§ WHAT TO DO
Set down each line of the material that follows exactly, and leave its pictures out.

§ DATA TO USE
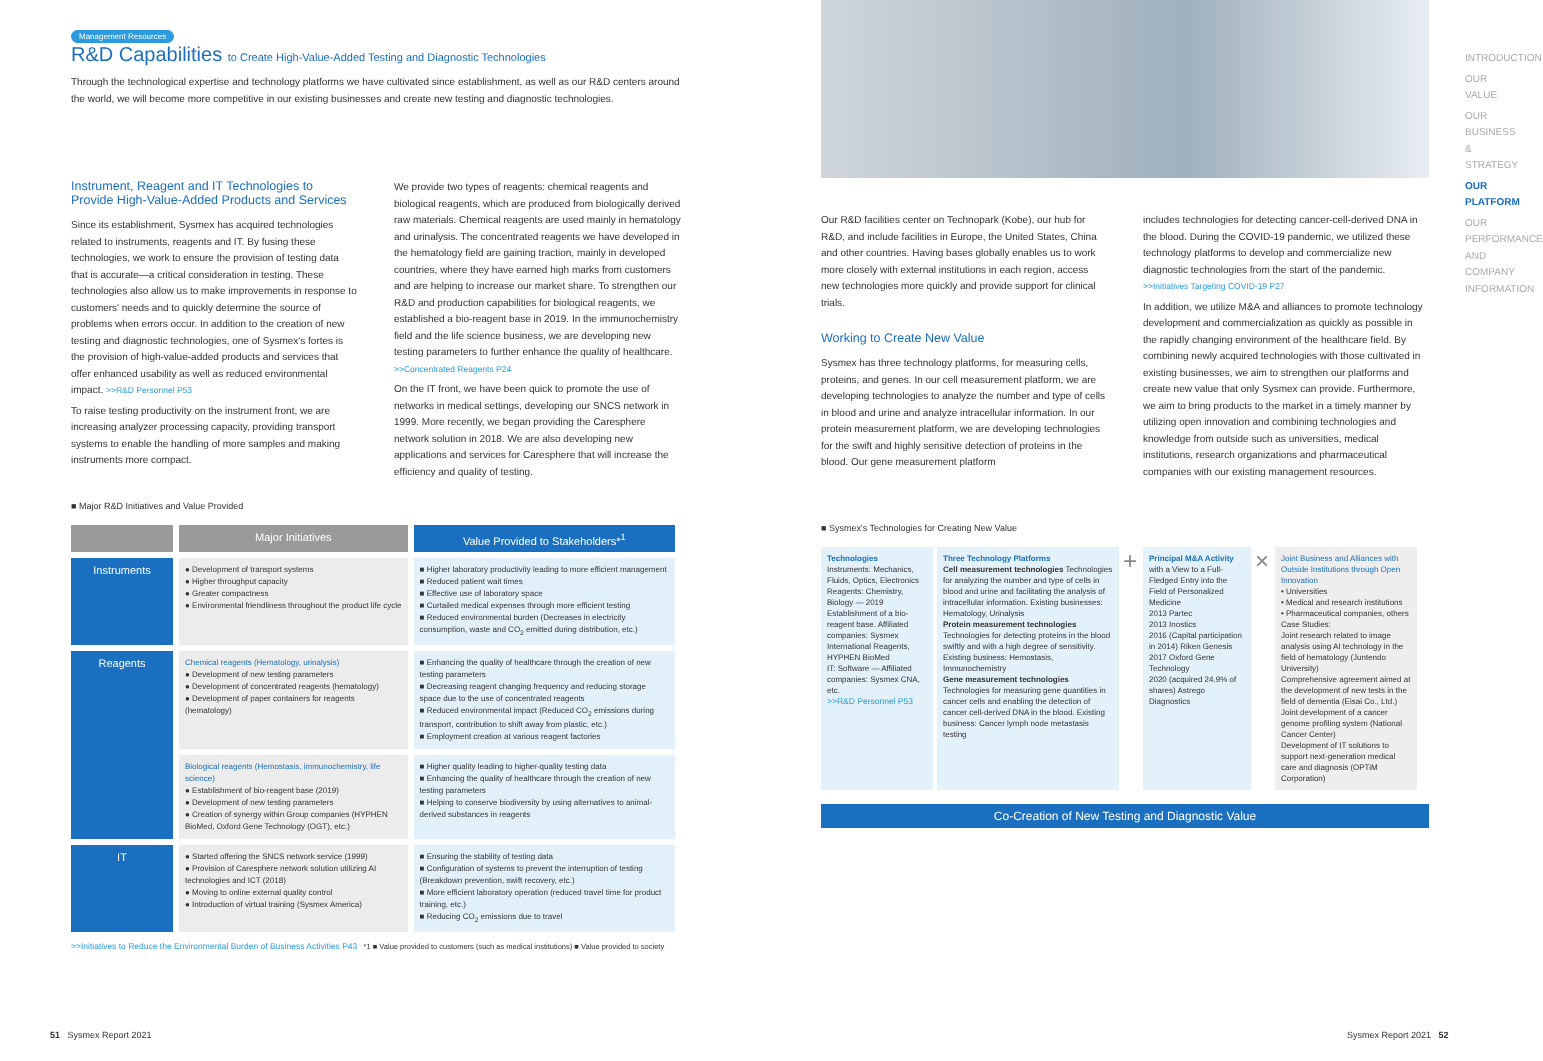Management Resources
R&D Capabilities to Create High-Value-Added Testing and Diagnostic Technologies
Through the technological expertise and technology platforms we have cultivated since establishment, as well as our R&D centers around the world, we will become more competitive in our existing businesses and create new testing and diagnostic technologies.
Instrument, Reagent and IT Technologies to Provide High-Value-Added Products and Services
Since its establishment, Sysmex has acquired technologies related to instruments, reagents and IT. By fusing these technologies, we work to ensure the provision of testing data that is accurate—a critical consideration in testing. These technologies also allow us to make improvements in response to customers' needs and to quickly determine the source of problems when errors occur. In addition to the creation of new testing and diagnostic technologies, one of Sysmex's fortes is the provision of high-value-added products and services that offer enhanced usability as well as reduced environmental impact. >>R&D Personnel P53
To raise testing productivity on the instrument front, we are increasing analyzer processing capacity, providing transport systems to enable the handling of more samples and making instruments more compact.
We provide two types of reagents: chemical reagents and biological reagents, which are produced from biologically derived raw materials. Chemical reagents are used mainly in hematology and urinalysis. The concentrated reagents we have developed in the hematology field are gaining traction, mainly in developed countries, where they have earned high marks from customers and are helping to increase our market share. To strengthen our R&D and production capabilities for biological reagents, we established a bio-reagent base in 2019. In the immunochemistry field and the life science business, we are developing new testing parameters to further enhance the quality of healthcare. >>Concentrated Reagents P24
On the IT front, we have been quick to promote the use of networks in medical settings, developing our SNCS network in 1999. More recently, we began providing the Caresphere network solution in 2018. We are also developing new applications and services for Caresphere that will increase the efficiency and quality of testing.
■ Major R&D Initiatives and Value Provided
| | Major Initiatives | Value Provided to Stakeholders*<sup>1</sup> |
| --- | --- | --- |
| Instruments | ● Development of transport systems ● Higher throughput capacity ● Greater compactness ● Environmental friendliness throughout the product life cycle | ■ Higher laboratory productivity leading to more efficient management ■ Reduced patient wait times ■ Effective use of laboratory space ■ Curtailed medical expenses through more efficient testing ■ Reduced environmental burden (Decreases in electricity consumption, waste and CO<sub>2</sub> emitted during distribution, etc.) |
| Reagents | Chemical reagents (Hematology, urinalysis) ● Development of new testing parameters ● Development of concentrated reagents (hematology) ● Development of paper containers for reagents (hematology) | ■ Enhancing the quality of healthcare through the creation of new testing parameters ■ Decreasing reagent changing frequency and reducing storage space due to the use of concentrated reagents ■ Reduced environmental impact (Reduced CO<sub>2</sub> emissions during transport, contribution to shift away from plastic, etc.) ■ Employment creation at various reagent factories |
| | Biological reagents (Hemostasis, immunochemistry, life science) ● Establishment of bio-reagent base (2019) ● Development of new testing parameters ● Creation of synergy within Group companies (HYPHEN BioMed, Oxford Gene Technology (OGT), etc.) | ■ Higher quality leading to higher-quality testing data ■ Enhancing the quality of healthcare through the creation of new testing parameters ■ Helping to conserve biodiversity by using alternatives to animal-derived substances in reagents |
| IT | ● Started offering the SNCS network service (1999) ● Provision of Caresphere network solution utilizing AI technologies and ICT (2018) ● Moving to online external quality control ● Introduction of virtual training (Sysmex America) | ■ Ensuring the stability of testing data ■ Configuration of systems to prevent the interruption of testing (Breakdown prevention, swift recovery, etc.) ■ More efficient laboratory operation (reduced travel time for product training, etc.) ■ Reducing CO<sub>2</sub> emissions due to travel |
>>Initiatives to Reduce the Environmental Burden of Business Activities P43 *1 ■ Value provided to customers (such as medical institutions) ■ Value provided to society
Our R&D facilities center on Technopark (Kobe), our hub for R&D, and include facilities in Europe, the United States, China and other countries. Having bases globally enables us to work more closely with external institutions in each region, access new technologies more quickly and provide support for clinical trials.
Working to Create New Value
Sysmex has three technology platforms, for measuring cells, proteins, and genes. In our cell measurement platform, we are developing technologies to analyze the number and type of cells in blood and urine and analyze intracellular information. In our protein measurement platform, we are developing technologies for the swift and highly sensitive detection of proteins in the blood. Our gene measurement platform
includes technologies for detecting cancer-cell-derived DNA in the blood. During the COVID-19 pandemic, we utilized these technology platforms to develop and commercialize new diagnostic technologies from the start of the pandemic. >>Initiatives Targeting COVID-19 P27
In addition, we utilize M&A and alliances to promote technology development and commercialization as quickly as possible in the rapidly changing environment of the healthcare field. By combining newly acquired technologies with those cultivated in existing businesses, we aim to strengthen our platforms and create new value that only Sysmex can provide. Furthermore, we aim to bring products to the market in a timely manner by utilizing open innovation and combining technologies and knowledge from outside such as universities, medical institutions, research organizations and pharmaceutical companies with our existing management resources.
■ Sysmex's Technologies for Creating New Value
Technologies
Instruments: Mechanics, Fluids, Optics, Electronics
Reagents: Chemistry, Biology — 2019 Establishment of a bio-reagent base. Affiliated companies: Sysmex International Reagents, HYPHEN BioMed
IT: Software — Affiliated companies: Sysmex CNA, etc.
>>R&D Personnel P53
Three Technology Platforms
Cell measurement technologies Technologies for analyzing the number and type of cells in blood and urine and facilitating the analysis of intracellular information. Existing businesses: Hematology, Urinalysis
Protein measurement technologies Technologies for detecting proteins in the blood swiftly and with a high degree of sensitivity. Existing business: Hemostasis, Immunochemistry
Gene measurement technologies Technologies for measuring gene quantities in cancer cells and enabling the detection of cancer cell-derived DNA in the blood. Existing business: Cancer lymph node metastasis testing
+
Principal M&A Activity with a View to a Full-Fledged Entry into the Field of Personalized Medicine
2013 Partec
2013 Inostics
2016 (Capital participation in 2014) Riken Genesis
2017 Oxford Gene Technology
2020 (acquired 24.9% of shares) Astrego Diagnostics
×
Joint Business and Alliances with Outside Institutions through Open Innovation
• Universities
• Medical and research institutions
• Pharmaceutical companies, others
Case Studies:
Joint research related to image analysis using AI technology in the field of hematology (Juntendo University)
Comprehensive agreement aimed at the development of new tests in the field of dementia (Eisai Co., Ltd.)
Joint development of a cancer genome profiling system (National Cancer Center)
Development of IT solutions to support next-generation medical care and diagnosis (OPTiM Corporation)
Co-Creation of New Testing and Diagnostic Value
INTRODUCTION
OUR VALUE
OUR BUSINESS & STRATEGY
OUR PLATFORM
OUR PERFORMANCE AND COMPANY INFORMATION
51 Sysmex Report 2021 Sysmex Report 2021 52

§ SOLUTION TO THIS EXERCISE
Management Resources
R&D Capabilities to Create High-Value-Added Testing and Diagnostic Technologies
Through the technological expertise and technology platforms we have cultivated since establishment, as well as our R&D centers around the world, we will become more competitive in our existing businesses and create new testing and diagnostic technologies.
Instrument, Reagent and IT Technologies to Provide High-Value-Added Products and Services
Since its establishment, Sysmex has acquired technologies related to instruments, reagents and IT. By fusing these technologies, we work to ensure the provision of testing data that is accurate—a critical consideration in testing. These technologies also allow us to make improvements in response to customers' needs and to quickly determine the source of problems when errors occur. In addition to the creation of new testing and diagnostic technologies, one of Sysmex's fortes is the provision of high-value-added products and services that offer enhanced usability as well as reduced environmental impact. >>R&D Personnel P53
To raise testing productivity on the instrument front, we are increasing analyzer processing capacity, providing transport systems to enable the handling of more samples and making instruments more compact.
We provide two types of reagents: chemical reagents and biological reagents, which are produced from biologically derived raw materials. Chemical reagents are used mainly in hematology and urinalysis. The concentrated reagents we have developed in the hematology field are gaining traction, mainly in developed countries, where they have earned high marks from customers and are helping to increase our market share. To strengthen our R&D and production capabilities for biological reagents, we established a bio-reagent base in 2019. In the immunochemistry field and the life science business, we are developing new testing parameters to further enhance the quality of healthcare. >>Concentrated Reagents P24
On the IT front, we have been quick to promote the use of networks in medical settings, developing our SNCS network in 1999. More recently, we began providing the Caresphere network solution in 2018. We are also developing new applications and services for Caresphere that will increase the efficiency and quality of testing.
■ Major R&D Initiatives and Value Provided
| | Major Initiatives | Value Provided to Stakeholders*<sup>1</sup> |
| --- | --- | --- |
| Instruments | ● Development of transport systems ● Higher throughput capacity ● Greater compactness ● Environmental friendliness throughout the product life cycle | ■ Higher laboratory productivity leading to more efficient management ■ Reduced patient wait times ■ Effective use of laboratory space ■ Curtailed medical expenses through more efficient testing ■ Reduced environmental burden (Decreases in electricity consumption, waste and CO<sub>2</sub> emitted during distribution, etc.) |
| Reagents | Chemical reagents (Hematology, urinalysis) ● Development of new testing parameters ● Development of concentrated reagents (hematology) ● Development of paper containers for reagents (hematology) | ■ Enhancing the quality of healthcare through the creation of new testing parameters ■ Decreasing reagent changing frequency and reducing storage space due to the use of concentrated reagents ■ Reduced environmental impact (Reduced CO<sub>2</sub> emissions during transport, contribution to shift away from plastic, etc.) ■ Employment creation at various reagent factories |
| | Biological reagents (Hemostasis, immunochemistry, life science) ● Establishment of bio-reagent base (2019) ● Development of new testing parameters ● Creation of synergy within Group companies (HYPHEN BioMed, Oxford Gene Technology (OGT), etc.) | ■ Higher quality leading to higher-quality testing data ■ Enhancing the quality of healthcare through the creation of new testing parameters ■ Helping to conserve biodiversity by using alternatives to animal-derived substances in reagents |
| IT | ● Started offering the SNCS network service (1999) ● Provision of Caresphere network solution utilizing AI technologies and ICT (2018) ● Moving to online external quality control ● Introduction of virtual training (Sysmex America) | ■ Ensuring the stability of testing data ■ Configuration of systems to prevent the interruption of testing (Breakdown prevention, swift recovery, etc.) ■ More efficient laboratory operation (reduced travel time for product training, etc.) ■ Reducing CO<sub>2</sub> emissions due to travel |
>>Initiatives to Reduce the Environmental Burden of Business Activities P43 *1 ■ Value provided to customers (such as medical institutions) ■ Value provided to society
Our R&D facilities center on Technopark (Kobe), our hub for R&D, and include facilities in Europe, the United States, China and other countries. Having bases globally enables us to work more closely with external institutions in each region, access new technologies more quickly and provide support for clinical trials.
Working to Create New Value
Sysmex has three technology platforms, for measuring cells, proteins, and genes. In our cell measurement platform, we are developing technologies to analyze the number and type of cells in blood and urine and analyze intracellular information. In our protein measurement platform, we are developing technologies for the swift and highly sensitive detection of proteins in the blood. Our gene measurement platform
includes technologies for detecting cancer-cell-derived DNA in the blood. During the COVID-19 pandemic, we utilized these technology platforms to develop and commercialize new diagnostic technologies from the start of the pandemic. >>Initiatives Targeting COVID-19 P27
In addition, we utilize M&A and alliances to promote technology development and commercialization as quickly as possible in the rapidly changing environment of the healthcare field. By combining newly acquired technologies with those cultivated in existing businesses, we aim to strengthen our platforms and create new value that only Sysmex can provide. Furthermore, we aim to bring products to the market in a timely manner by utilizing open innovation and combining technologies and knowledge from outside such as universities, medical institutions, research organizations and pharmaceutical companies with our existing management resources.
■ Sysmex's Technologies for Creating New Value
Technologies
Instruments: Mechanics, Fluids, Optics, Electronics
Reagents: Chemistry, Biology — 2019 Establishment of a bio-reagent base. Affiliated companies: Sysmex International Reagents, HYPHEN BioMed
IT: Software — Affiliated companies: Sysmex CNA, etc.
>>R&D Personnel P53
Three Technology Platforms
Cell measurement technologies Technologies for analyzing the number and type of cells in blood and urine and facilitating the analysis of intracellular information. Existing businesses: Hematology, Urinalysis
Protein measurement technologies Technologies for detecting proteins in the blood swiftly and with a high degree of sensitivity. Existing business: Hemostasis, Immunochemistry
Gene measurement technologies Technologies for measuring gene quantities in cancer cells and enabling the detection of cancer cell-derived DNA in the blood. Existing business: Cancer lymph node metastasis testing
+
Principal M&A Activity with a View to a Full-Fledged Entry into the Field of Personalized Medicine
2013 Partec
2013 Inostics
2016 (Capital participation in 2014) Riken Genesis
2017 Oxford Gene Technology
2020 (acquired 24.9% of shares) Astrego Diagnostics
×
Joint Business and Alliances with Outside Institutions through Open Innovation
• Universities
• Medical and research institutions
• Pharmaceutical companies, others
Case Studies:
Joint research related to image analysis using AI technology in the field of hematology (Juntendo University)
Comprehensive agreement aimed at the development of new tests in the field of dementia (Eisai Co., Ltd.)
Joint development of a cancer genome profiling system (National Cancer Center)
Development of IT solutions to support next-generation medical care and diagnosis (OPTiM Corporation)
Co-Creation of New Testing and Diagnostic Value
INTRODUCTION
OUR VALUE
OUR BUSINESS & STRATEGY
OUR PLATFORM
OUR PERFORMANCE AND COMPANY INFORMATION
51 Sysmex Report 2021 Sysmex Report 2021 52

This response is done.